Currently off the beaten path...choose finance?
I have recently been considering a career in finance, and I would like to get some other perspectives. I am going to do my best to make this post concise, so apologies in advance if this is long-winded.
Beginning in high school, I always wanted to pursue finance. I was strong in math and come from a family of commodities traders, so I found the field fascinating. However, by the time I was a sophomore in college, I realized I was doing it for the wrong reasons. I was under the illusion that a high-status, lucrative job would provide me with the excitement and fulfillment I was craving in life. I spent a lot of time alternating between career paths in order to "find my purpose": from medicine, to law, to psychology…and then back to medicine.

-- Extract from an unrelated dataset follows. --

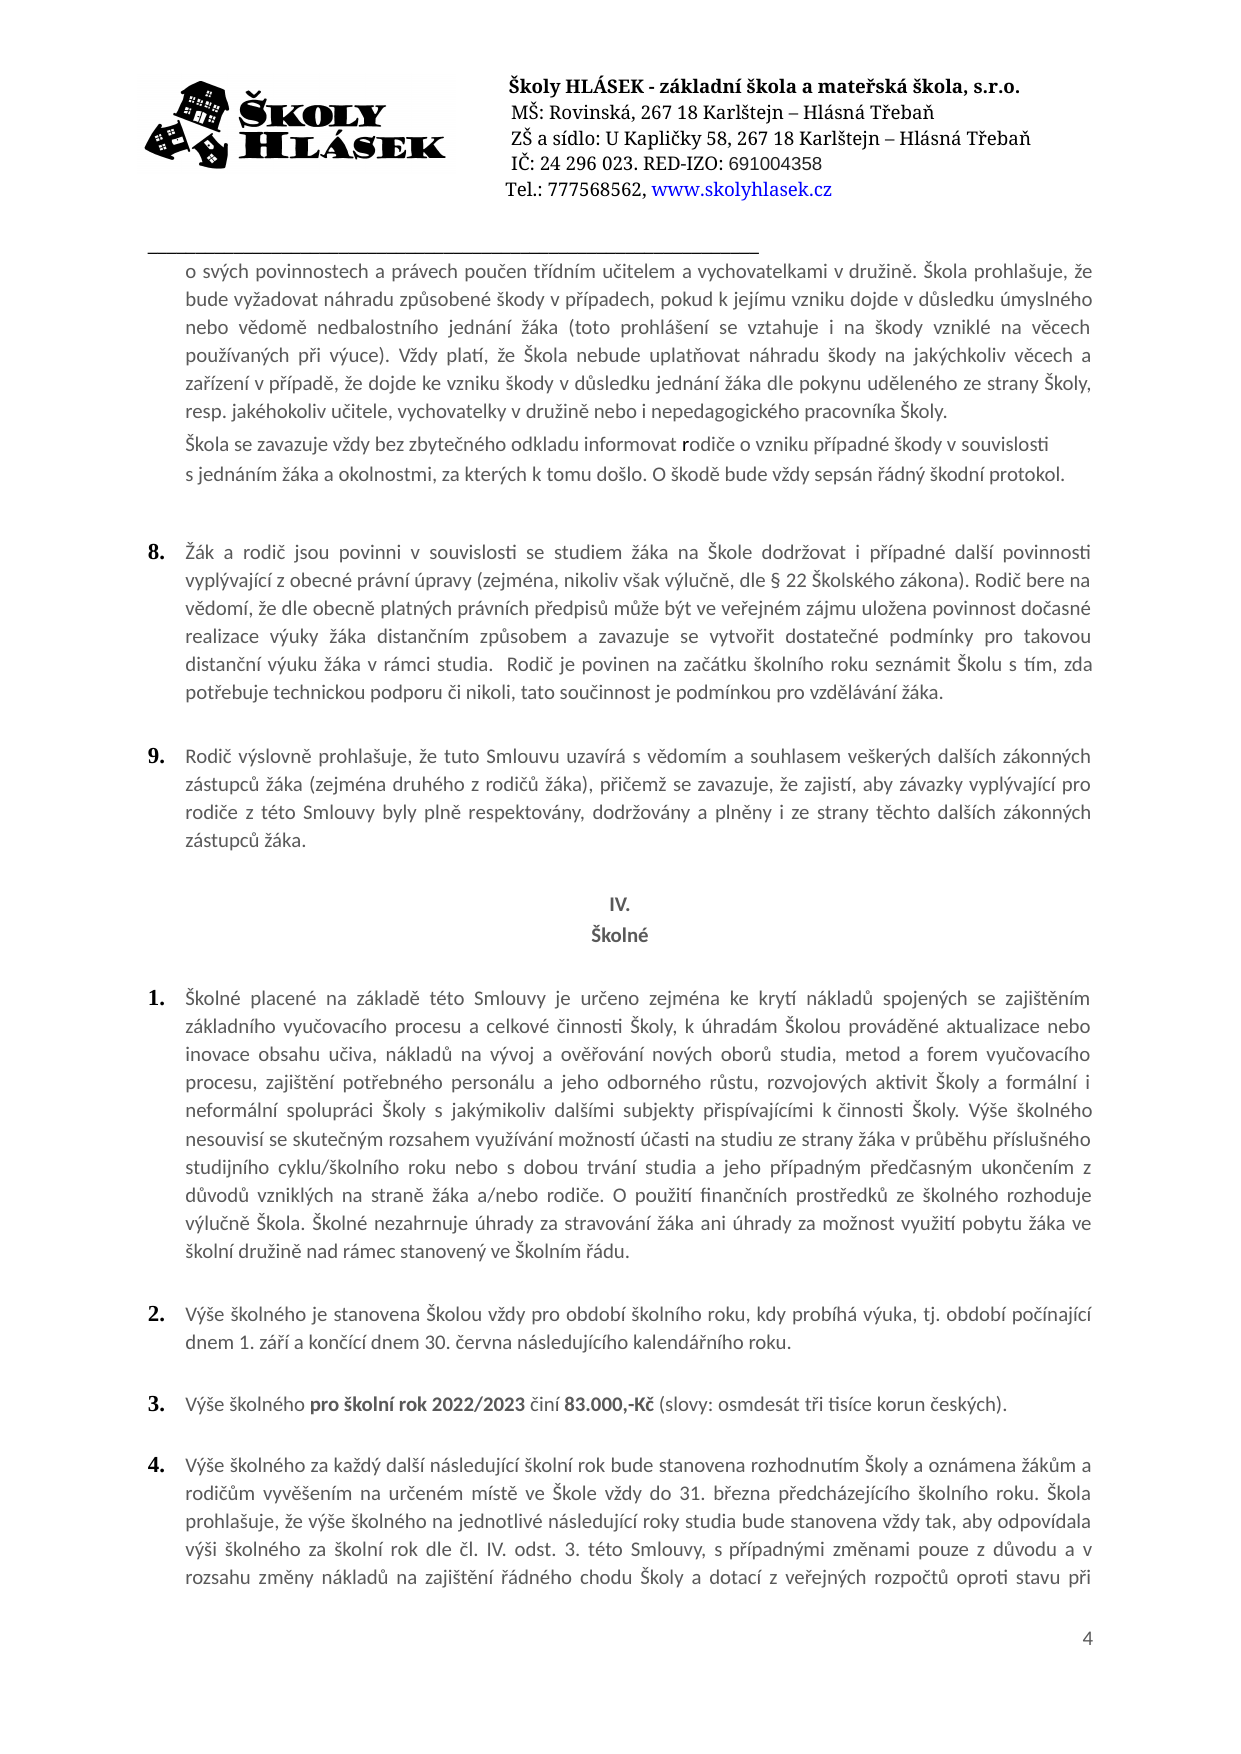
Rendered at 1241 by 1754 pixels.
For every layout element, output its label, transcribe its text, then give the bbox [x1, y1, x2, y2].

I ended up graduating with my Bachelor's in psychology with a 3.9 from a non-target large public university in 2019. This included some coursework in econ, stats, calculus, and the hard sciences. I started volunteering at a local hospital to gain some more experience for my med school application, but within two months of starting, I was not even allowed to step foot in the place for a while because of COVID. With clinical opportunities seemingly dried up, the overall disastrous shitstorm that was the first year of the pandemic, and having felt I exhausted all realistic career options, I spent those couple of years being idle, unemployed, and uncharacteristically indifferent about my future. It was a period of soul-searching that caused me to mature and grow in certain ways, but in hindsight I spent much of it spinning my wheels and wasting time.
The good thing is today is a new day. I've done a lot of personal work since then and have mostly gotten out of the rut I was in - caused in large part by the unpractical and indecisive approach I took towards my life. I am now in the latter half of my 20s. I am still young, but not getting any younger. I feel a sense of urgency to establish myself in a way that is this time both practical and decisive. I'm starting to think going back to my initial plan of pursuing finance is not such a bad idea.
I'm well aware that I'm coming across like a complete leaf in the wind. I'm well aware of the questions I need to ask myself: Why finance? Do you even find it that interesting? Are you yet again making an impulsive career choice for misguided reasons? This takes me back to a conversation I had with a close friend about how he chose his career path (majored in finance, now sells insurance making 6 figures in his mid-20s). He said straightforwardly, "Do you think I ever dreamed about selling insurance for a living? No, not at all. I do it because I need income. That's it." In other words, unlike me, he didn't dwell on questions of existential purpose, fulfilling his passions, and other useless abstractions. He, like many of you reading this, simply realized what he had to do and did it – with pragmatism and decisiveness.
I've went on long enough and am going to wrap this up. I think I have the aptitude and enough of a fire underneath my ass to succeed reasonably well in this field. I'm obviously off the beaten path and, if I were to pursue this seriously, would need to take some unconventional steps like breaking into entry level roles later than usual and perhaps even going back to school (MSF, MBA, etc.) to get things rolling.
I'd like to hear why you think I'm over my head, sensible, misguided, prudent, naïve, or some combination of those. Any feedback would be much appreciated. Thanks!